| INPUT MATERIAL |
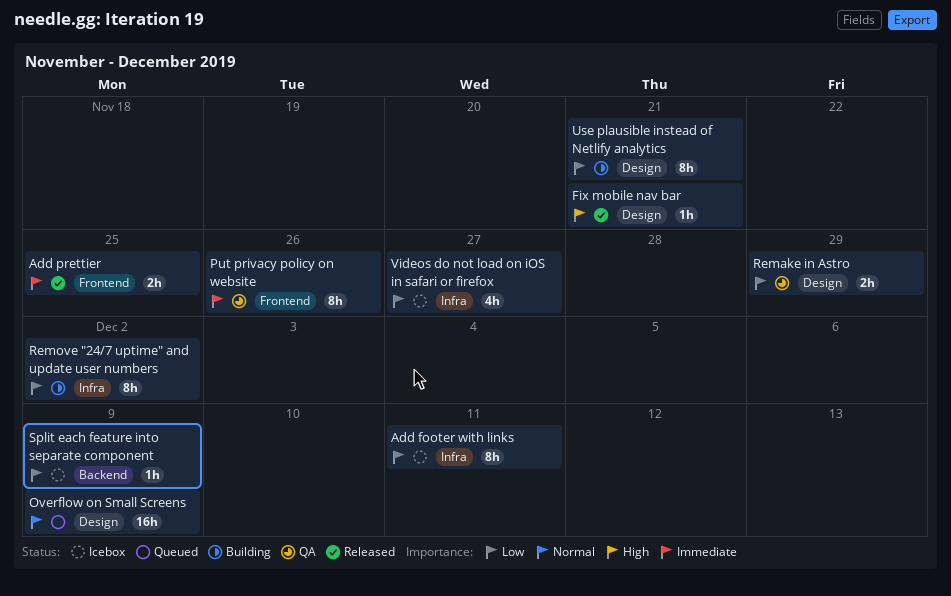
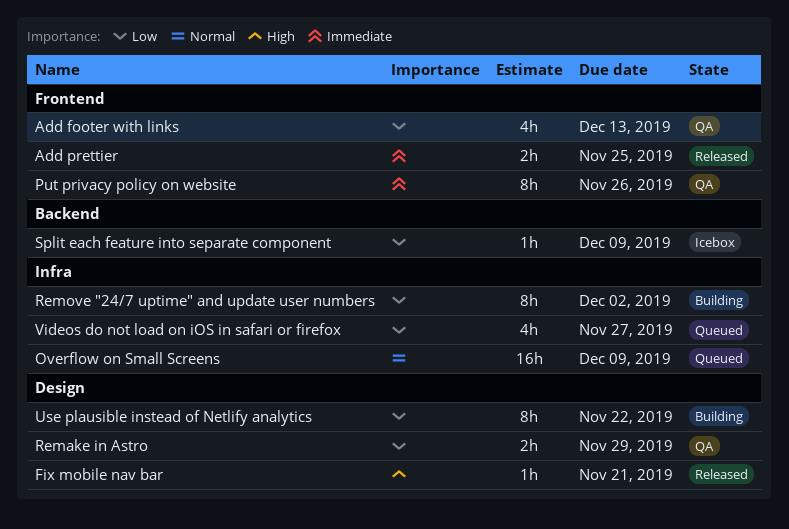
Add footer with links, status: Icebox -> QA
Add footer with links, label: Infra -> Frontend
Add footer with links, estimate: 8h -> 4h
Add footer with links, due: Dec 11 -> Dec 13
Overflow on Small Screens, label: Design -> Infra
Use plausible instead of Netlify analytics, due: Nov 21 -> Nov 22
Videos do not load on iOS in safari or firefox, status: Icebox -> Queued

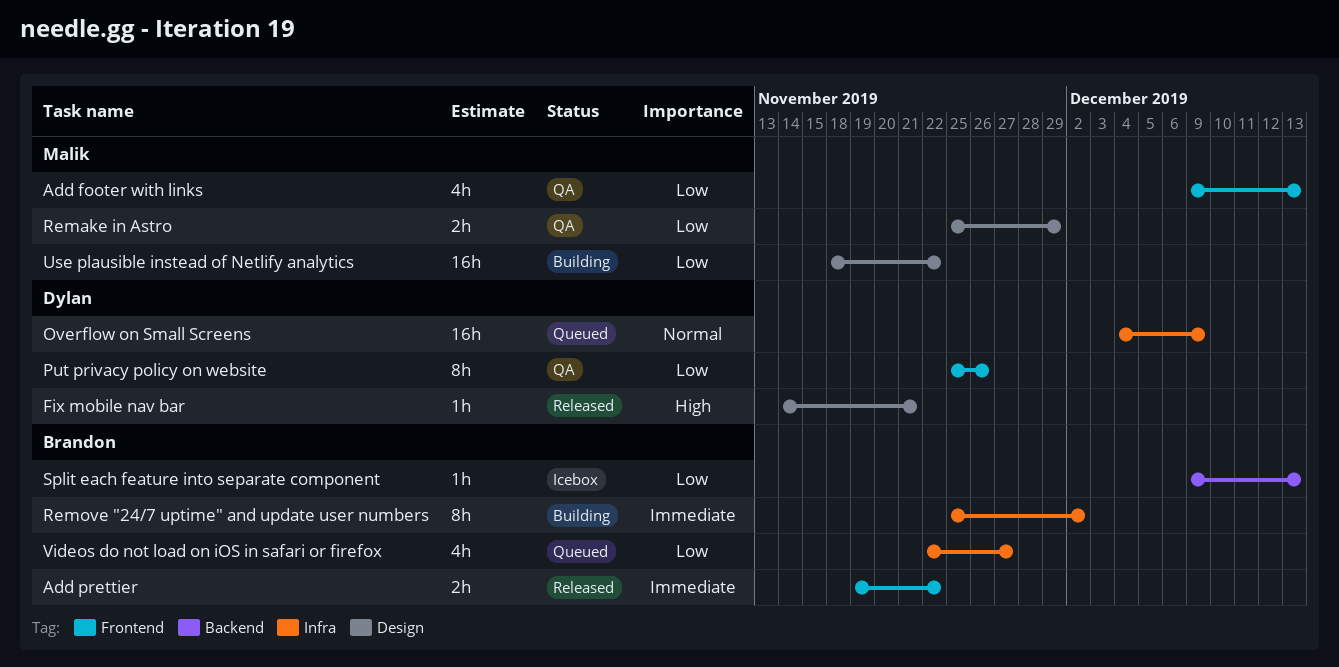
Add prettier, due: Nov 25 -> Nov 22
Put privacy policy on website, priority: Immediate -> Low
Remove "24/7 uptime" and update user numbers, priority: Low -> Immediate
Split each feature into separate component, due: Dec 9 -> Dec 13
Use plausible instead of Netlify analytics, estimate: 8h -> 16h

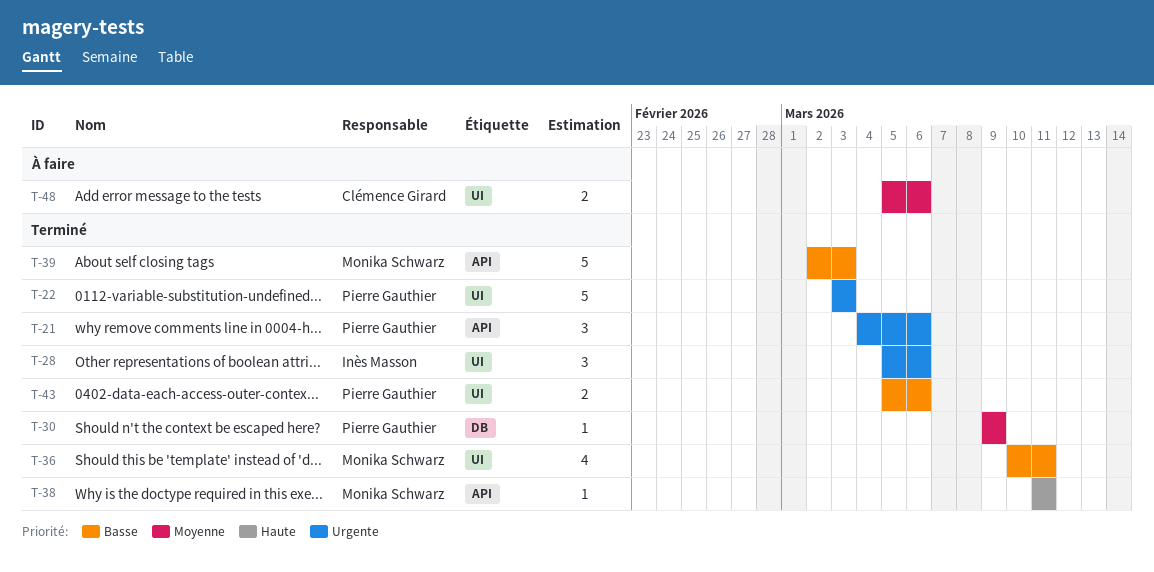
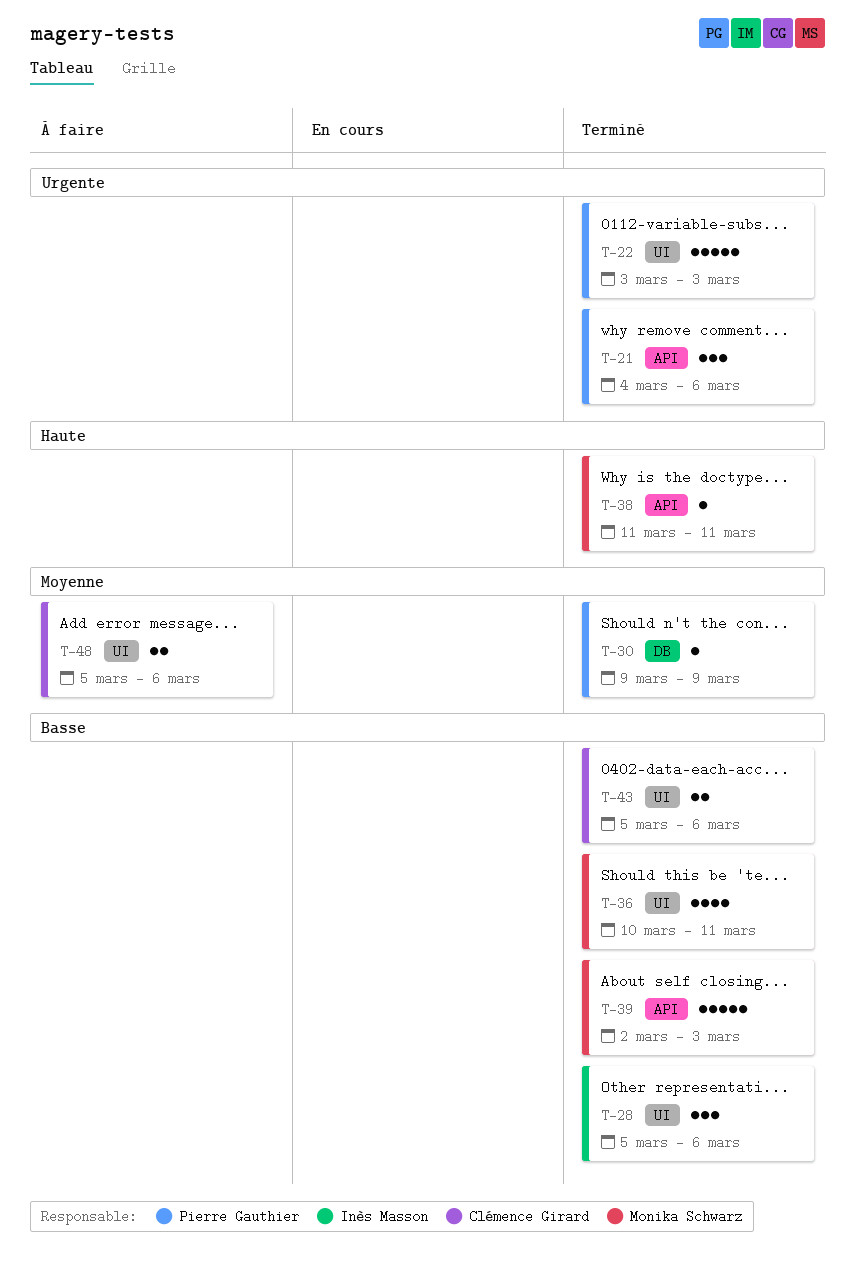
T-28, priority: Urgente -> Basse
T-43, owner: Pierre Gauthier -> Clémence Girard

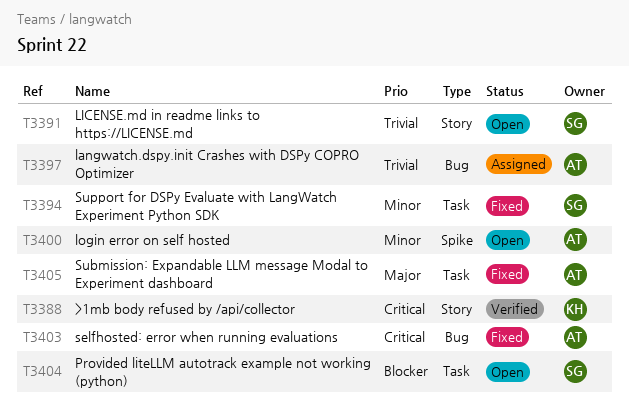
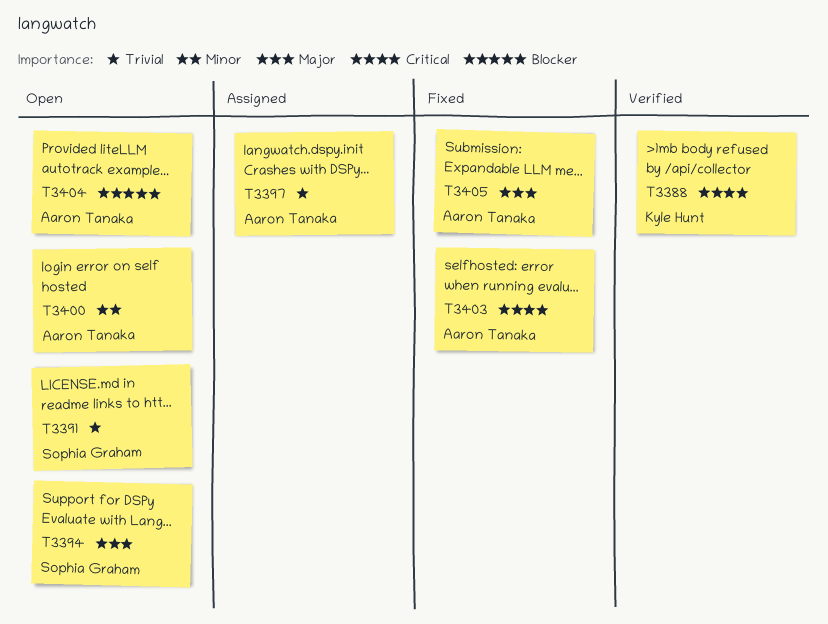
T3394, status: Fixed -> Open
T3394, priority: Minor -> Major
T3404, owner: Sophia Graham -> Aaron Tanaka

| WORK INSTRUCTIONS |
Exactly as they stand, retype all the entries, but omit the pictures.

| SOLUTION TO THIS EXERCISE |
Add footer with links, status: Icebox -> QA
Add footer with links, label: Infra -> Frontend
Add footer with links, estimate: 8h -> 4h
Add footer with links, due: Dec 11 -> Dec 13
Overflow on Small Screens, label: Design -> Infra
Use plausible instead of Netlify analytics, due: Nov 21 -> Nov 22
Videos do not load on iOS in safari or firefox, status: Icebox -> Queued

Add prettier, due: Nov 25 -> Nov 22
Put privacy policy on website, priority: Immediate -> Low
Remove "24/7 uptime" and update user numbers, priority: Low -> Immediate
Split each feature into separate component, due: Dec 9 -> Dec 13
Use plausible instead of Netlify analytics, estimate: 8h -> 16h

T-28, priority: Urgente -> Basse
T-43, owner: Pierre Gauthier -> Clémence Girard

T3394, status: Fixed -> Open
T3394, priority: Minor -> Major
T3404, owner: Sophia Graham -> Aaron Tanaka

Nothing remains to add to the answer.